Let $P(x,y)$ be the assertion of the given equation. Suppose that $f(a)=f(b)$. Then, $P(x,a)$ and $P(x,b)$ gives $af(x)=f(xf(a))+f(f(x)+f(a))-f(x+f(a))=f(xf(b))+f(f(x)+f(b))-f(x+f(b))=bf(x)$. We have $a=b$ if there is some value of $x$ such that $f(x)\neq 0$. If an value of $x$ doesn't exist, then we have $\boxed{f(x)=0}$ as a solution, which indeed works. If an value of $x$ does exist, now we have $a=b$ or $f$ is injective.

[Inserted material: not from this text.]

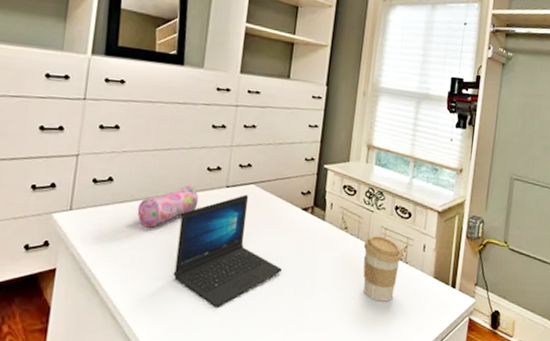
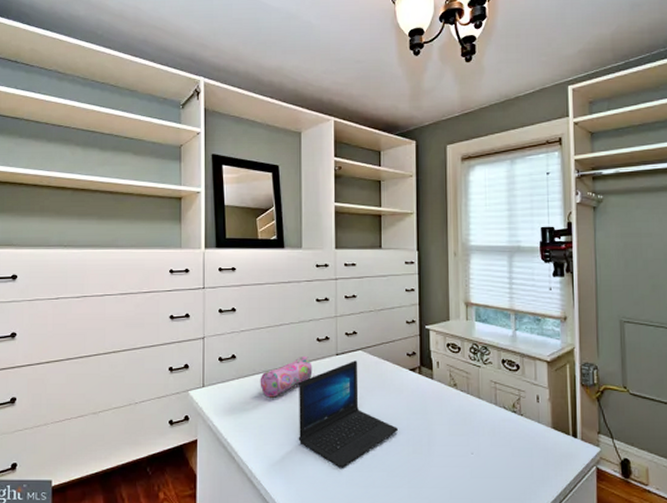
coffee cup: present [363,236,402,302] -> none [475,390,516,455]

Let $P(0,1)$ so that $$f(0)+f(f(0)+f(1))=f(0)+f(f(1))\implies f(f(0)+f(1))=f(f(1)).$$Since $f$ is injective, we have $f(0)+f(1)=f(1)\implies f(0)=0.$ Now, let $P(x,0)$ so $$f(f(x))=f(x)$$and because $f$ is injective, we have $\boxed{f(x)=x}$, which is another solution. $\blacksquare$

pco wrote: FelixD wrote: Find all functions $ f: \mathbb{R} \to \mathbb{R}$, such that \[ f(xf(y)) + f(f(x) + f(y)) = yf(x) + f(x + f(y))\]holds for all $ x$, $ y \in \mathbb{R}$, where $ \mathbb{R}$ denotes the set of real numbers. Let $ P(x,y)$ be the assertion $ f(xf(y))+f(f(x)+f(y))=yf(x)+f(x+f(y))$ Let $ f(0)=a$ $ f(x)=0$ $ \forall x$ is a solution. Let us from now consider $ \exists c$ such that $ f(c)\neq 0$ If $ f(y_1)=f(y_2)$, subtracting $ P(c,y_1)$ from $ P(c,y_2)$ implies $ 0=f(c)(y_2-y_1)$ and so $ y_1=y_2$ and $ f(x)$ is injective. $ P(0,1)$ $ \implies$ $ a+f(a+f(1))=a+f(f(1))$, so $ f(a+f(1))=f(f(1))$ and so, since $ f(x)$ is injective, $ a=0$ Then $ P(x,0)$ $ \implies$ $ f(f(x))=f(x)$ and, since $ f(x)$ is injective, $ f(x)=x$ Hence two solutions : $ f(x)=0$ $ \forall x$ $ f(x)=x$ $ \forall x$ Could you explain some motivation,for such problems. this part (Let us from now consider $ \exists c$ such that $ f(c)\neq 0$)

itslumi wrote: Could you explain some motivation,for such problems. this part (Let us from now consider $ \exists c$ such that $ f(c)\neq 0$) I claimed that $f(x)\equiv 0$ is a solution So from then, I search only non allzero solutions. So it's normal to consider that $\exists c$ such that $f(c)\ne 0$

pco wrote: itslumi wrote: Could you explain some motivation,for such problems. this part (Let us from now consider $ \exists c$ such that $ f(c)\neq 0$) I claimed that $f(x)\equiv 0$ is a solution So from then, I search only non allzero solutions. So it's normal to consider that $\exists c$ such that $f(c)\ne 0$ Yes i undertand but how to now intuitivly as a costant to try this method at a right time and at a right problem

I dont know what to explain exactly ... I wanted to test / prove injectivity and comparing $P(x,y_1)$ with $P(x,y_2)$, it was obvious that finding an $x$ such that $f(x)\ne 0$ was enough to conclude injectivity. Hence the process : If $f(x)=0$ $\forall x$, we have a solution (non injective ). If $f\not\equiv 0$, then using an $x$ such that $f(x)\ne 0$ allows to prove injectivity. Hence my choice about $c$.

If $f\not\equiv 0$, it's clear that $f$ is injective. If we set $x=y=0$, we find that $f(2f(0))=0$. Then setting $x=y=2f(0)$ gives $f(0)=0$. Now by putting $y=0$, we find that $f(f(x))=f(x)$, from which we conclude $f(x)=x$ by injectivity. So the only functions are $f(x)=0$ and $f(x)=x$, which clearly work.